II

Not far from Marshall Ferguson’s apartment in Ellwood was a historical marker. It said a Japanese submarine had fired twenty-five shells at the oil refinery there in February 1942. No need to worry about subs now. The refinery was long gone, too.

Marshall, by contrast, intended to stay in Ellwood as long as he could. He’d started out at UCSB as an engineering major, the same way his brother had. Rob had stuck it out. Marshall switched to history in the middle of his sophomore year. Calculus was tougher than he was. It landed him on academic probation, but he didn’t quite flunk out.

He hadn’t stayed a history major long. Ancient Greece interested him most. But if you were going to study ancient Greece in any serious way, you needed ancient Greek. As far as Marshall was concerned, foreign languages were even more poisonous than calculus. He’d counted himself lucky to get a B- in Spanish at San Atanasio High. They held your hand every step of the way in high school. If you fell on your face at the university, that was your problem, not theirs.

And so… film. Vanessa’d been sweet as usual about it. “That kind of bullshit is what you’re good for, Marshall,” she’d told him.
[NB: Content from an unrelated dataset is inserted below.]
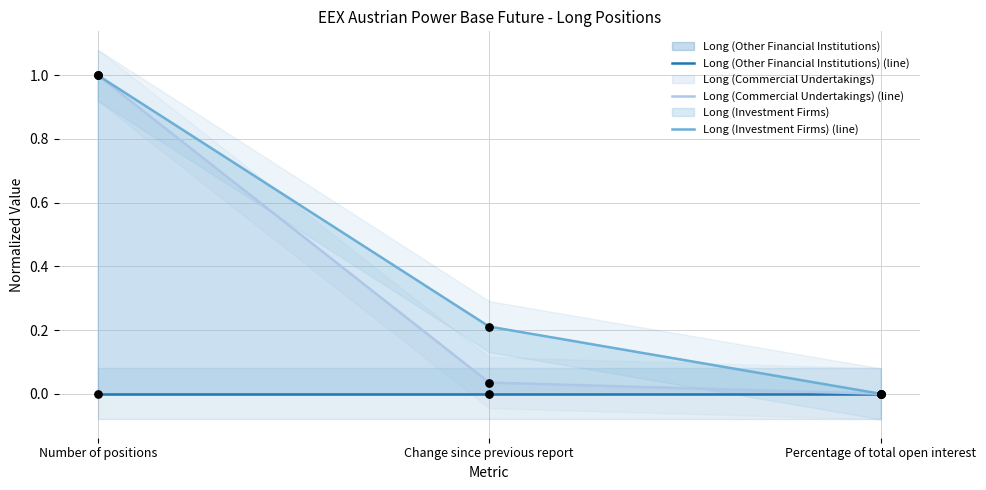

What are all the series names shown in the legend?

Long (Other Financial Institutions) (line), Long (Commercial Undertakings) (line), Long (Investment Firms) (line)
“It’s very, um, creative. It’ll put you more in touch with your inner self, your feelings. The right side of your brain-or is it the left?” his mother had said when he told her the news. That would have made him happier if he’d taken Mom more seriously. Getting in touch with her inner self eventually meant walking out on Dad. Marshall might have rolled with it more easily had she acted happier afterwards. But she just seemed confused-more confused than usual, even.

Rob said, “You help us make videos for the band, you’ll get your fair cut.” The way Squirt Frog and the Evolving Tadpoles were doing then, that would have been a fair cut of nothing. He didn’t need calculus to understand how much a fair cut of nothing was.